**WHAT TO DO**
Below this line is the material. Write out only its lines from the one containing "17: (683, 545, 1.17)" through the one containing "33: (862, 292, 1.16)", both kept, exactly.

--------------------------------

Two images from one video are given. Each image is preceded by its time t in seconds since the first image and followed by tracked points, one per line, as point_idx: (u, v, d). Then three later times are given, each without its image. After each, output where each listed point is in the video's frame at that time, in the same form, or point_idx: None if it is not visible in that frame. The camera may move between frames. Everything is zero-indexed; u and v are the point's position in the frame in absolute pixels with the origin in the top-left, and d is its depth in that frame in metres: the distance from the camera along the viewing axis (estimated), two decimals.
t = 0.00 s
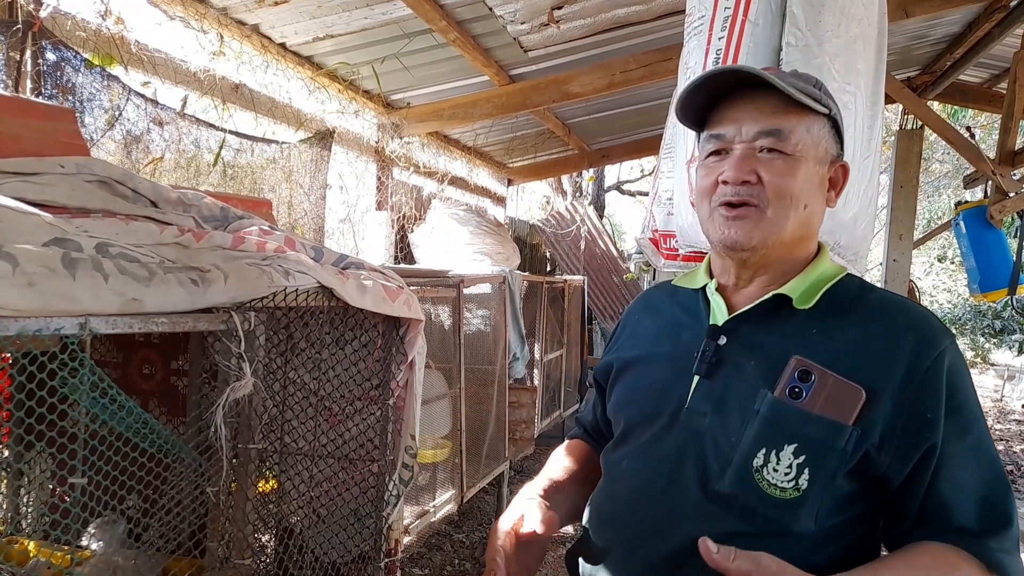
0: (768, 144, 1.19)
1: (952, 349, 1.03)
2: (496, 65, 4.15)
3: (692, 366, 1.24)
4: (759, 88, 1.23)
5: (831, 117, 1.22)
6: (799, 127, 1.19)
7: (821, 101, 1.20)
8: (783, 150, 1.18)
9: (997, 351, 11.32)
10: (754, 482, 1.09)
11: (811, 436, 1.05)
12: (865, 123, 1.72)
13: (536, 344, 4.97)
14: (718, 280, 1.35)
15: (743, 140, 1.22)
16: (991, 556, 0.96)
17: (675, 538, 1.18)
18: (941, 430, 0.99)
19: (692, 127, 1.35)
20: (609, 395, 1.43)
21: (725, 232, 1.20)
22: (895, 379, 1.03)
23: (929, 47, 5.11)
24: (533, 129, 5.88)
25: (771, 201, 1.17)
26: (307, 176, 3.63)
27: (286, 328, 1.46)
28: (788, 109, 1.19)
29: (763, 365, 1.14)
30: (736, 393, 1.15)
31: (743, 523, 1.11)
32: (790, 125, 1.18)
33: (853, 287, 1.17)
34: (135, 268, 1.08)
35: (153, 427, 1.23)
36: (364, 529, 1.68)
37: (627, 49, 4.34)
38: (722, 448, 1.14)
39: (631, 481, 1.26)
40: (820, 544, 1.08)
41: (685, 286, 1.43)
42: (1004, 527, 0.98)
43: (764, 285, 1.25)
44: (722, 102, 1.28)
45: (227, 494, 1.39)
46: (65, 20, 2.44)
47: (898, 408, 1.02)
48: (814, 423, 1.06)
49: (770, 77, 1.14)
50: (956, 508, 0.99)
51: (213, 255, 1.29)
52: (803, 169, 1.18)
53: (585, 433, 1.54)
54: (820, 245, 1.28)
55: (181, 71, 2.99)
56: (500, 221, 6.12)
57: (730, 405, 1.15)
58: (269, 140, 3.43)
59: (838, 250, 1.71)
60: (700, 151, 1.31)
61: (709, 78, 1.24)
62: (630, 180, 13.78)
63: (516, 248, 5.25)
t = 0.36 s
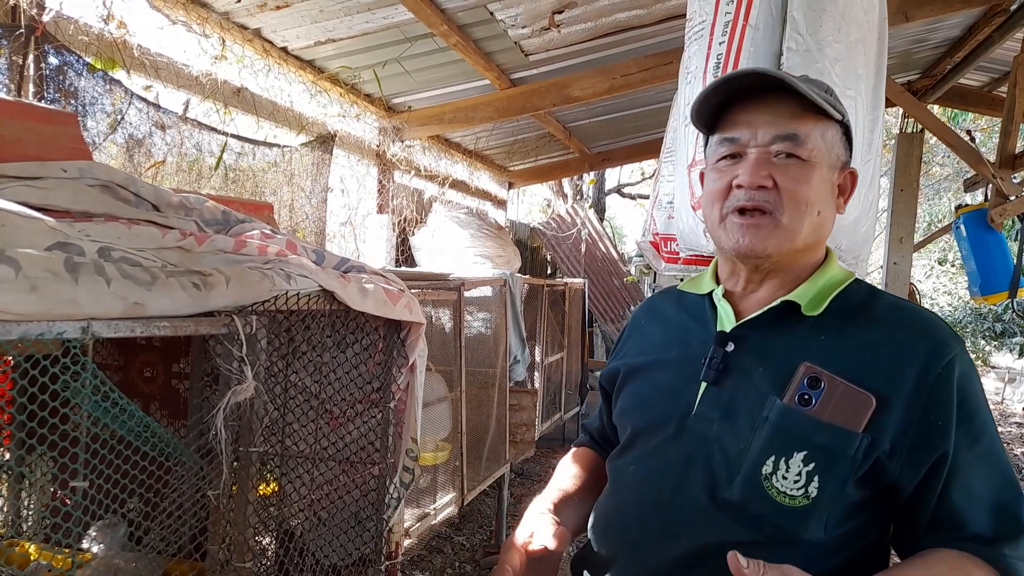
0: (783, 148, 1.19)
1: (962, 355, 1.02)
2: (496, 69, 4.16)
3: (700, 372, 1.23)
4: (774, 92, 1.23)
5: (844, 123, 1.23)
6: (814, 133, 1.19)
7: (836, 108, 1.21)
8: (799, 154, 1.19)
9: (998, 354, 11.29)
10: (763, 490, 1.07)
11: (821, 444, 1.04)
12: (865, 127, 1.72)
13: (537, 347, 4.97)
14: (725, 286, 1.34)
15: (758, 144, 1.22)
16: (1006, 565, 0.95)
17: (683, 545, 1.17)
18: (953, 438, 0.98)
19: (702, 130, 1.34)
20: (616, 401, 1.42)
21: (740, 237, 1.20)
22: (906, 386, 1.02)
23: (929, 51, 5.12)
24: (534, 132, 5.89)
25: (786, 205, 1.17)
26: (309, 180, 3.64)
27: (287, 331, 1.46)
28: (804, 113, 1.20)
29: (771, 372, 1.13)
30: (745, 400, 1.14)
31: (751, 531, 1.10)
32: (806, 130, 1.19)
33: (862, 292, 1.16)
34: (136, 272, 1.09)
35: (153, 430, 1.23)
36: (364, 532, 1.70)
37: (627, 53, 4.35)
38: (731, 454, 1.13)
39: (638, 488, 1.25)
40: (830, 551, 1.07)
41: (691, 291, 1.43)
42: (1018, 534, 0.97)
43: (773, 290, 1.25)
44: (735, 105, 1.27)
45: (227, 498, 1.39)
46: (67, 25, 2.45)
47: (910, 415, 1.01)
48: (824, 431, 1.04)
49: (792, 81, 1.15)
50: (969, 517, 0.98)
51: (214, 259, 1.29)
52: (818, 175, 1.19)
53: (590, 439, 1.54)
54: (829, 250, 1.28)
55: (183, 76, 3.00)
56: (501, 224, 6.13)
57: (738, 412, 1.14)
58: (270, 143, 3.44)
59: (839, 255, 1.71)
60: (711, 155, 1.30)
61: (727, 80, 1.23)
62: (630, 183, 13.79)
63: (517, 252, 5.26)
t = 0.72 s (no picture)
0: (791, 147, 1.19)
1: (968, 356, 1.02)
2: (496, 67, 4.16)
3: (704, 372, 1.23)
4: (782, 90, 1.22)
5: (851, 122, 1.23)
6: (822, 131, 1.19)
7: (844, 106, 1.21)
8: (807, 153, 1.18)
9: (997, 352, 11.31)
10: (767, 492, 1.08)
11: (826, 445, 1.04)
12: (866, 125, 1.72)
13: (537, 345, 4.97)
14: (729, 285, 1.34)
15: (766, 142, 1.21)
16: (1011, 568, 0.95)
17: (687, 546, 1.17)
18: (958, 441, 0.98)
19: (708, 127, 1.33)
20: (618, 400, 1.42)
21: (747, 237, 1.20)
22: (911, 388, 1.02)
23: (929, 48, 5.12)
24: (534, 130, 5.88)
25: (794, 206, 1.16)
26: (308, 177, 3.64)
27: (287, 329, 1.46)
28: (812, 111, 1.20)
29: (775, 372, 1.13)
30: (748, 400, 1.14)
31: (754, 532, 1.10)
32: (815, 128, 1.19)
33: (867, 293, 1.16)
34: (137, 270, 1.09)
35: (153, 427, 1.23)
36: (364, 529, 1.71)
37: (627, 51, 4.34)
38: (735, 455, 1.13)
39: (643, 489, 1.25)
40: (835, 553, 1.06)
41: (694, 289, 1.42)
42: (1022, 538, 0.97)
43: (777, 290, 1.25)
44: (742, 102, 1.27)
45: (228, 495, 1.39)
46: (67, 22, 2.45)
47: (915, 417, 1.01)
48: (829, 433, 1.04)
49: (803, 79, 1.14)
50: (974, 520, 0.98)
51: (214, 256, 1.29)
52: (825, 174, 1.18)
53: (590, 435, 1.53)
54: (834, 249, 1.27)
55: (182, 73, 3.00)
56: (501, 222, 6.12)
57: (742, 412, 1.14)
58: (270, 141, 3.44)
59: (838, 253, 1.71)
60: (718, 152, 1.29)
61: (736, 77, 1.22)
62: (630, 181, 13.78)
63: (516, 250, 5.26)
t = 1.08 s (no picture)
0: (790, 148, 1.19)
1: (972, 364, 1.02)
2: (496, 69, 4.16)
3: (706, 377, 1.23)
4: (781, 91, 1.23)
5: (853, 124, 1.23)
6: (822, 133, 1.19)
7: (845, 108, 1.21)
8: (806, 154, 1.18)
9: (998, 354, 11.32)
10: (768, 499, 1.08)
11: (827, 453, 1.04)
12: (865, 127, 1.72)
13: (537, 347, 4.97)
14: (732, 289, 1.34)
15: (765, 144, 1.21)
16: None
17: (688, 552, 1.17)
18: (962, 449, 0.98)
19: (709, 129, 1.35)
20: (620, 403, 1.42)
21: (745, 239, 1.20)
22: (914, 395, 1.02)
23: (929, 50, 5.12)
24: (534, 132, 5.89)
25: (791, 207, 1.16)
26: (309, 180, 3.64)
27: (289, 331, 1.46)
28: (812, 113, 1.20)
29: (778, 378, 1.13)
30: (751, 406, 1.14)
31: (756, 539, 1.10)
32: (814, 130, 1.19)
33: (870, 299, 1.16)
34: (139, 273, 1.09)
35: (155, 430, 1.23)
36: (365, 531, 1.70)
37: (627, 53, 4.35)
38: (736, 462, 1.13)
39: (644, 494, 1.25)
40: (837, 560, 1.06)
41: (697, 293, 1.42)
42: None
43: (780, 294, 1.25)
44: (742, 104, 1.28)
45: (230, 497, 1.39)
46: (68, 25, 2.45)
47: (917, 424, 1.01)
48: (831, 440, 1.04)
49: (800, 80, 1.14)
50: (978, 529, 0.98)
51: (216, 259, 1.29)
52: (825, 175, 1.18)
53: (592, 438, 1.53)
54: (837, 253, 1.27)
55: (183, 75, 3.00)
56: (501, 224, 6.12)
57: (744, 418, 1.14)
58: (271, 143, 3.44)
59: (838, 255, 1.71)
60: (719, 154, 1.30)
61: (733, 78, 1.23)
62: (630, 183, 13.79)
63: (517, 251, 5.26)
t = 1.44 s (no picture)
0: (802, 142, 1.20)
1: (980, 364, 1.02)
2: (497, 68, 4.16)
3: (710, 378, 1.23)
4: (795, 86, 1.25)
5: (863, 125, 1.25)
6: (834, 129, 1.20)
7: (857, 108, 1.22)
8: (818, 149, 1.19)
9: (998, 353, 11.33)
10: (771, 499, 1.08)
11: (831, 454, 1.05)
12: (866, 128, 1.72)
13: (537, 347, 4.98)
14: (738, 290, 1.34)
15: (777, 137, 1.23)
16: None
17: (691, 553, 1.17)
18: (969, 449, 0.98)
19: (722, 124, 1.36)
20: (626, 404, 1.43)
21: (755, 231, 1.20)
22: (919, 396, 1.02)
23: (930, 50, 5.12)
24: (535, 131, 5.89)
25: (802, 200, 1.17)
26: (309, 179, 3.64)
27: (290, 330, 1.46)
28: (824, 108, 1.21)
29: (781, 379, 1.13)
30: (754, 407, 1.14)
31: (759, 540, 1.10)
32: (826, 126, 1.20)
33: (876, 299, 1.16)
34: (142, 272, 1.09)
35: (157, 428, 1.23)
36: (366, 530, 1.72)
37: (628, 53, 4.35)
38: (739, 462, 1.13)
39: (648, 495, 1.26)
40: (841, 562, 1.06)
41: (703, 294, 1.43)
42: None
43: (786, 293, 1.25)
44: (756, 98, 1.29)
45: (232, 497, 1.39)
46: (70, 24, 2.45)
47: (922, 425, 1.01)
48: (834, 441, 1.05)
49: (816, 72, 1.16)
50: (985, 531, 0.97)
51: (219, 259, 1.30)
52: (835, 172, 1.19)
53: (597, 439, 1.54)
54: (844, 253, 1.27)
55: (184, 75, 3.01)
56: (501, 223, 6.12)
57: (747, 418, 1.14)
58: (271, 143, 3.45)
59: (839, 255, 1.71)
60: (730, 149, 1.31)
61: (749, 70, 1.25)
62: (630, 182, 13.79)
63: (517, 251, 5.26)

--------------------------------

**FINAL ANSWER**
17: (683, 545, 1.17)
18: (953, 438, 0.98)
19: (702, 130, 1.34)
20: (616, 401, 1.42)
21: (740, 237, 1.20)
22: (906, 386, 1.02)
23: (929, 51, 5.12)
24: (534, 132, 5.89)
25: (786, 205, 1.17)
26: (309, 180, 3.64)
27: (287, 331, 1.46)
28: (804, 113, 1.20)
29: (771, 372, 1.13)
30: (745, 400, 1.14)
31: (751, 531, 1.10)
32: (806, 130, 1.19)
33: (862, 292, 1.16)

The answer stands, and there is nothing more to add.